**Task**
Would you retype, word for word, only the lines from the one holding "mouse_move(391, 214)" through the final line of the entries below, without the pictures?

**Input records**
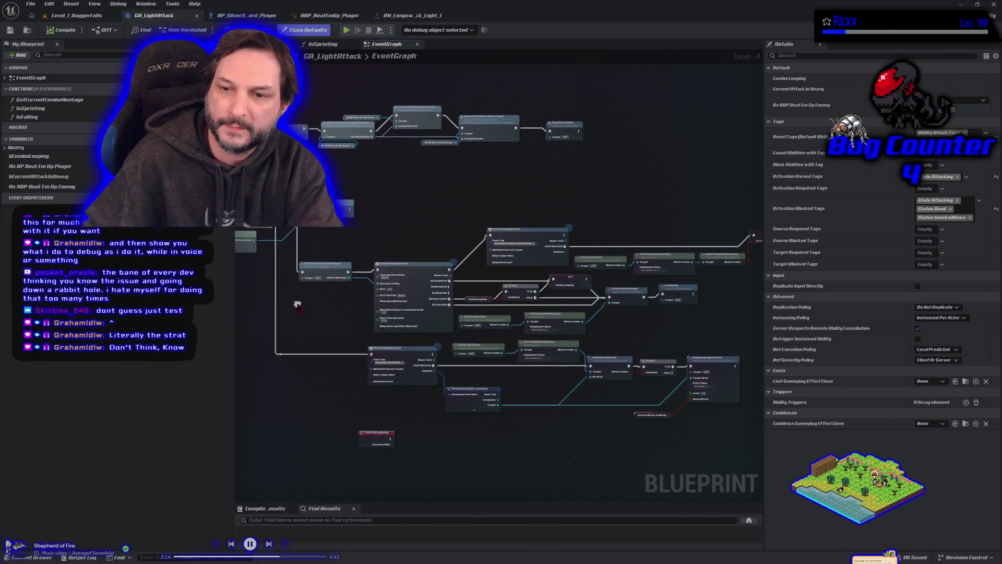
mouse_move(432, 209)
left_mouse_down()
mouse_move(391, 214)
mouse_move(507, 218)
mouse_move(467, 226)
left_mouse_up()
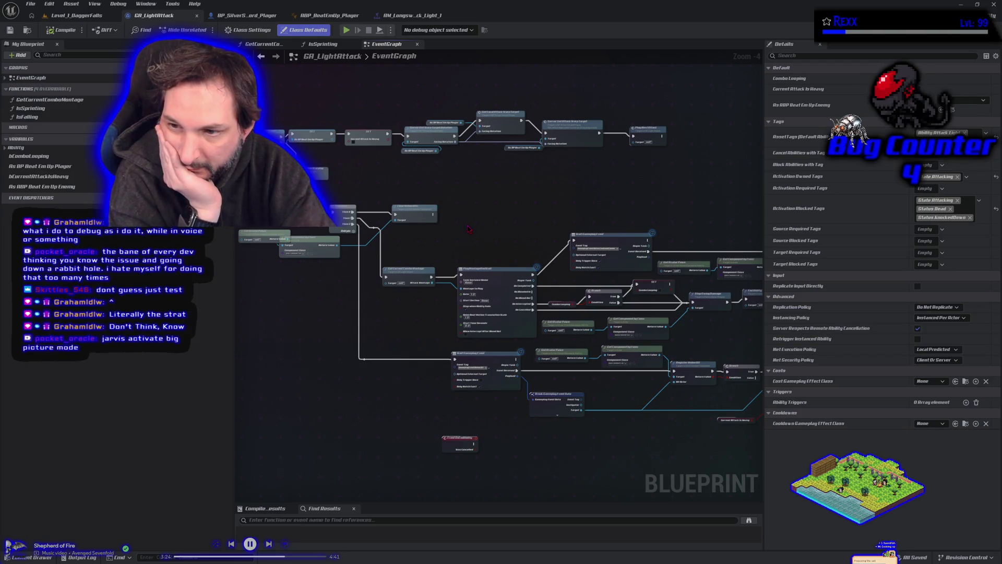
scroll(622, 223, "up", 4)
left_click_drag(622, 224, 461, 217)
left_click(435, 218)
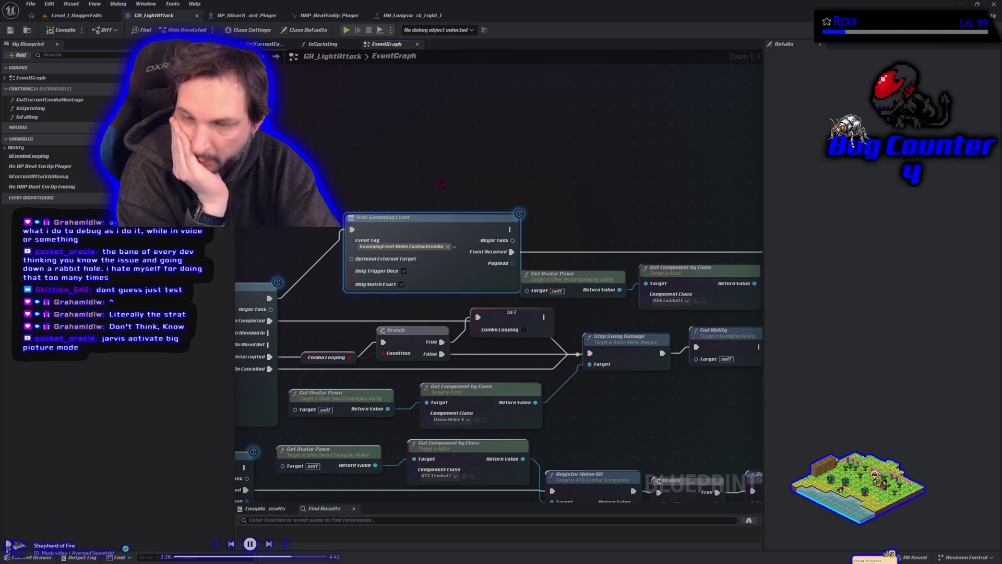
scroll(338, 126, "down", 2)
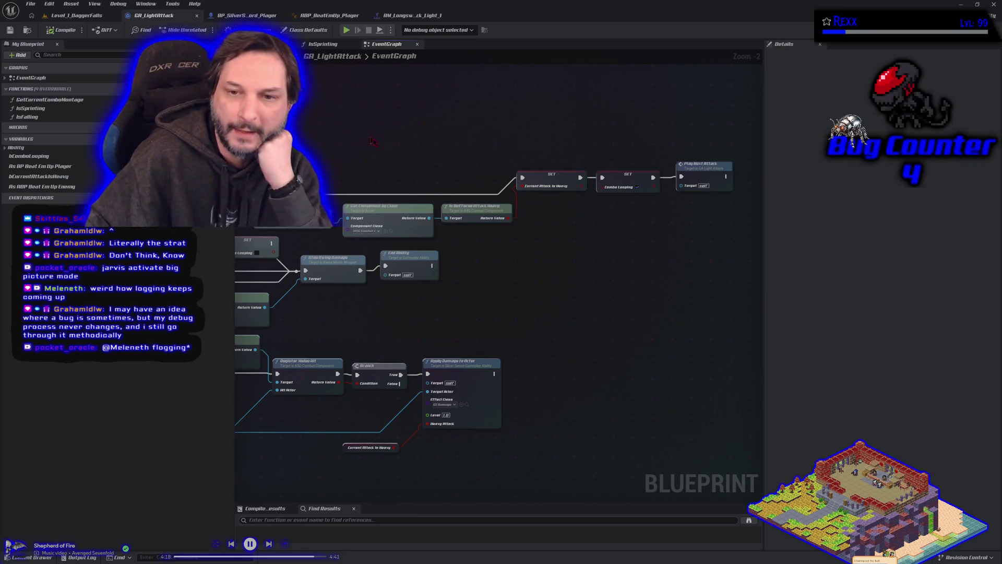
scroll(388, 150, "down", 2)
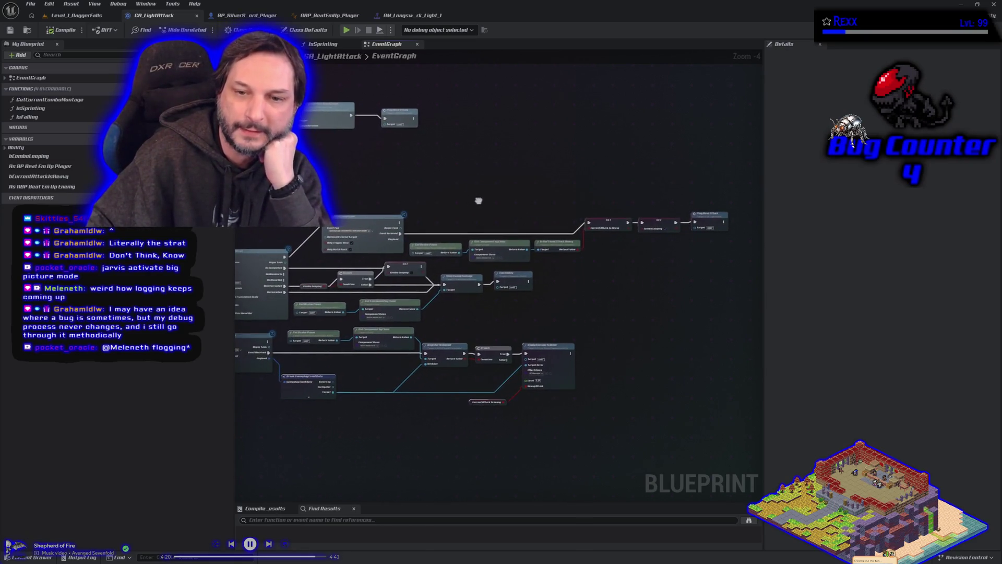
scroll(368, 184, "up", 1)
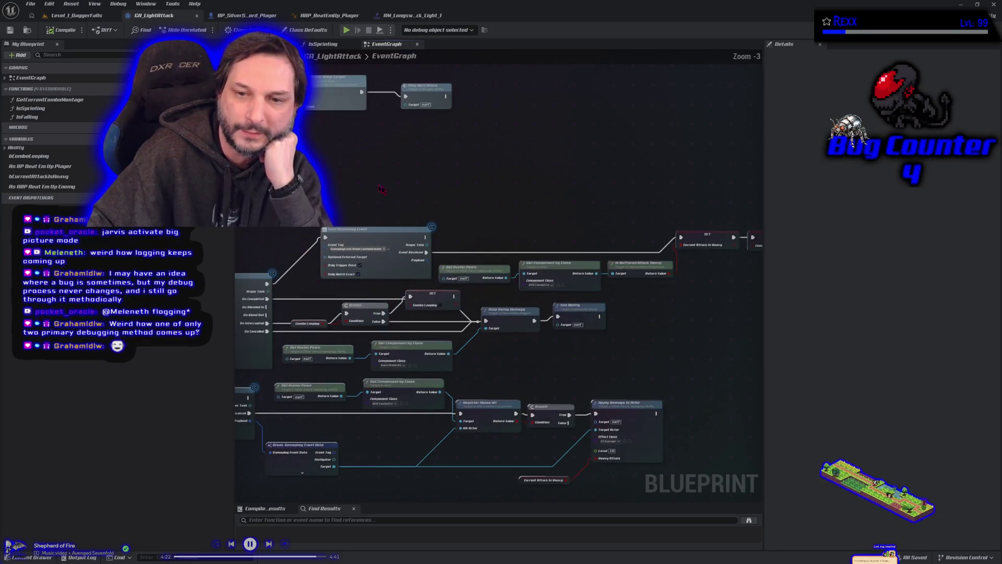
mouse_move(497, 213)
left_mouse_down()
mouse_move(342, 148)
mouse_move(337, 173)
left_mouse_up()
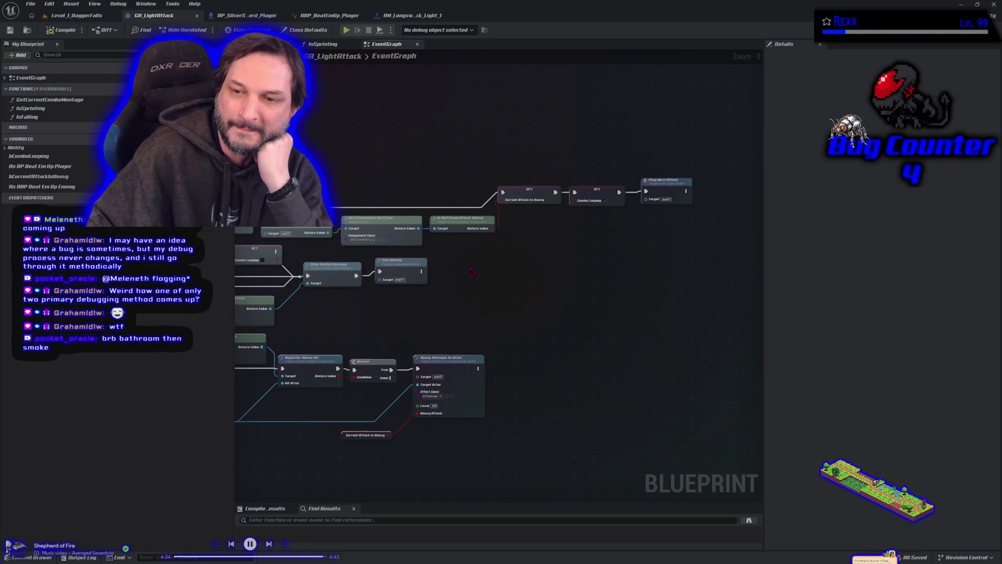
scroll(473, 269, "down", 1)
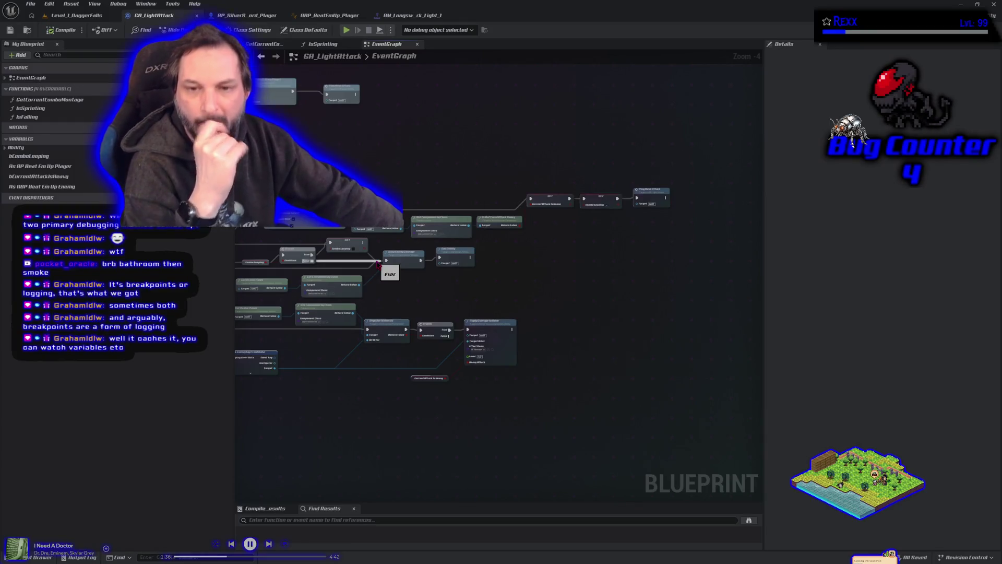
Step: Select the SET Combo Looping node and try a connection from it without adding a node
scroll(378, 264, "up", 5)
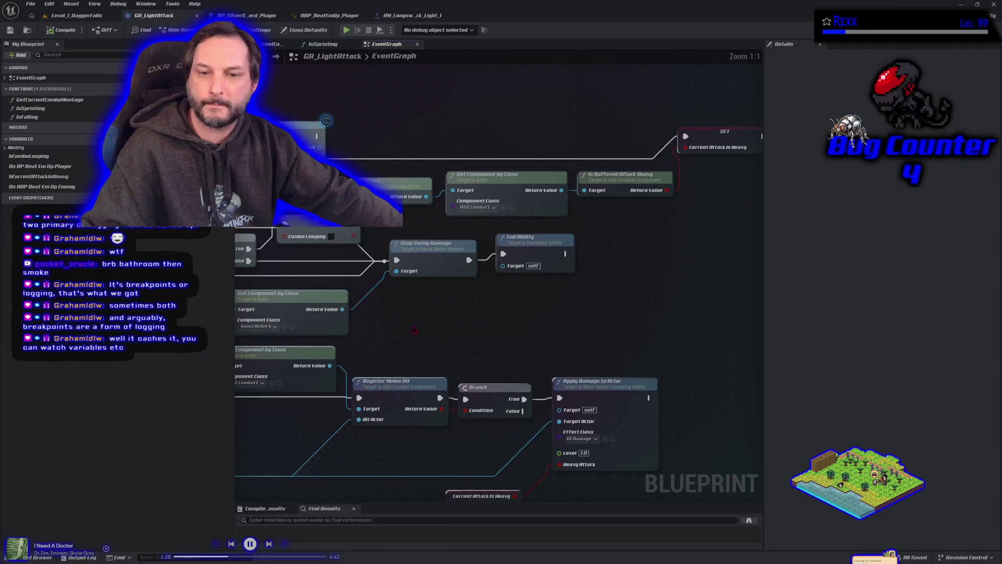
left_click_drag(382, 281, 548, 298)
left_click(495, 244)
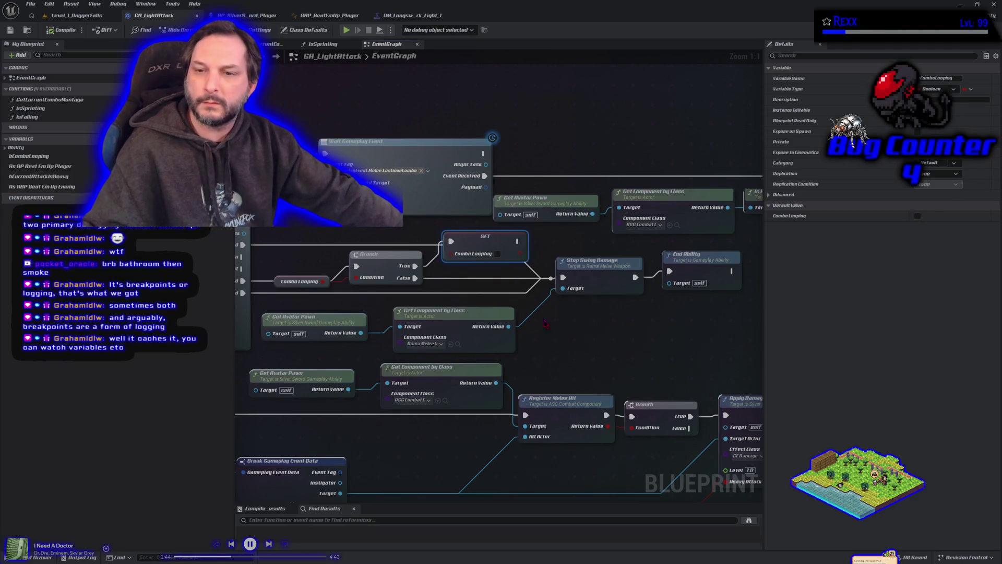
left_click_drag(517, 241, 569, 238)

**Solution**
mouse_move(391, 214)
mouse_move(507, 218)
mouse_move(467, 226)
left_mouse_up()
scroll(622, 223, "up", 4)
left_click_drag(622, 224, 461, 217)
left_click(435, 218)
scroll(338, 126, "down", 2)
scroll(388, 150, "down", 2)
scroll(368, 184, "up", 1)
mouse_move(497, 213)
left_mouse_down()
mouse_move(342, 148)
mouse_move(337, 173)
left_mouse_up()
scroll(473, 269, "down", 1)
Step: Select the SET Combo Looping node and try a connection from it without adding a node
scroll(378, 264, "up", 5)
left_click_drag(382, 281, 548, 298)
left_click(495, 244)
left_click_drag(517, 241, 569, 238)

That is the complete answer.